After issue #200 (June 2008), Wizard made several changes to the magazine, shifting focus from reviews and humor to information about upcoming comics and the industry as a whole. The three-page "Magic Words" section, which consisted of reader questions, was dropped and replaced by "Fan Mail", a half-page section allowing three short (and often humorous) letters. Soon after, in August 2008, longtime Wizard Editor Brian Cunningham was removed. The final editor was a former staff writer and managing editor Mike Cotton. On February 27, 2009, Wizard laid off 10% of its workforce, including its three staff writers, in order to make room for freelance writers.

Wizard was relaunched with issue #228 (August 2010), which featured Mark Millar as a guest editor. The magazine returned to its strictly comic book roots. The issue featured a Green Hornet film cover and a round table discussion with creators in the comic book film industry.

Despite all these changes, however, the magazine was losing subscribers at an unsustainable rate; by December 2010, its circulation was just 17,000 copies.

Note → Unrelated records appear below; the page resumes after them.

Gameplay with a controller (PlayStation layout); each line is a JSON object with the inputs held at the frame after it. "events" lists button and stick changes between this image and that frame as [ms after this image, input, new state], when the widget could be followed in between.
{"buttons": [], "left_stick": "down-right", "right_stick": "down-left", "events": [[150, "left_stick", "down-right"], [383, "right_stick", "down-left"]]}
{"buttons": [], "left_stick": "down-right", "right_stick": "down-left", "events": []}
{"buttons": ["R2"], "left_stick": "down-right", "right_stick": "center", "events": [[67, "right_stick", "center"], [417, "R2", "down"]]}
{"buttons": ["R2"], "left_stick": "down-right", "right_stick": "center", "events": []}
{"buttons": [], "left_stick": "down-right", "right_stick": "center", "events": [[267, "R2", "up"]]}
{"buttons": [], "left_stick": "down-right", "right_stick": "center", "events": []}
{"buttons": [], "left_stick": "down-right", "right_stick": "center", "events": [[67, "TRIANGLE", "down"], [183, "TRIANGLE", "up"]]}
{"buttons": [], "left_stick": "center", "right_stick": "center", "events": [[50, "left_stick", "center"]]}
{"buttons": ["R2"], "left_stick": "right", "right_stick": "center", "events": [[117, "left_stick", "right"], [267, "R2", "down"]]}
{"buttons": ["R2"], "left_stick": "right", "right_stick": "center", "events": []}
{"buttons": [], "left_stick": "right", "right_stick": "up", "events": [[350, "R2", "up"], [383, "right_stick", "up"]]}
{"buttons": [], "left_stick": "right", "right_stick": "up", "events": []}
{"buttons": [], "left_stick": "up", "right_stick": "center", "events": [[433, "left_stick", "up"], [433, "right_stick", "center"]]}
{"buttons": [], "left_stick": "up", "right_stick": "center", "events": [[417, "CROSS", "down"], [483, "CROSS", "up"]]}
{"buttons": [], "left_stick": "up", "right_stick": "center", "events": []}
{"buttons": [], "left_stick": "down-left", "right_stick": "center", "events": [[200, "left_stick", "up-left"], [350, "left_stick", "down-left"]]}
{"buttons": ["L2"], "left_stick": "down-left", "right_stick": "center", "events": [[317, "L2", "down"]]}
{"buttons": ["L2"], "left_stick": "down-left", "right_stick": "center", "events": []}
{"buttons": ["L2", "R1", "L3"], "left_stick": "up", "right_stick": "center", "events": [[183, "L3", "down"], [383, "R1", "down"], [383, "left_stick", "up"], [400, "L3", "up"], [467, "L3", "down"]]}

On January 24, 2011, Rich Johnston of the website Bleeding Cool confirmed that the magazine would cease print publication, that almost all of its magazine staff had been laid off, and all freelance engagements were canceled. This was confirmed later that day by Wizard, who also revealed that its sister magazine, ToyFare, was also canceled. According to the publication's representatives, Wizard would be relaunched in February 2011 as an online magazine called Wizard World. The first issue of Wizard World was made available online and through major digital distribution channels on March 2, 2011.

==Regular features==
The magazine went through an ever-changing line-up of regular and semi-regular features, including:
- Book Shelf – Brief descriptions of the monthly trade paperback and hardcover collection releases.
- Top 10 Writers and Artists – Lists charting the most popular creators of the month in each category.

Retired features include
- Casting Call – A feature proposing the "dream" cast for potential film adaptations of various comic books. It later appeared sporadically.
- Last Man Standing – A dream "face-off" between two different characters or teams, always of different companies and/or universes. The feature would detail a brief showdown between the two, including the victor, and would be accompanied by an exclusive illustration (usually by a high-profile artist) depicting the battle.

==Exclusive offers==
Both Wizard and ToyFare often featured mail-away offers for exclusive merchandise. Wizard began a practice of producing specially offered Wizard #½ issues. These were special issues of ongoing major comic book series which featured in-continuity stories that supplemented the regular series' published issues. The issues were numbered #½ so as not to disrupt the series' ongoing numbering system. Often Wizard would also include free pack-in issues with their magazines, usually numbered as Wizard #0.

==Wizard Fan Awards==

The magazine presented the Wizard Fan Awards annually for works of distinction within the comics industry from 1993 to 2006. In 1993, the awards were presented at Dragon Con; in 1994, they were presented at Great Eastern Conventions' Philadelphia Comic Book Spectacular; in 1995, the awards moved their home to the Chicago Comicon (later renamed Wizard World Chicago), where they remained for the remainder of their existence.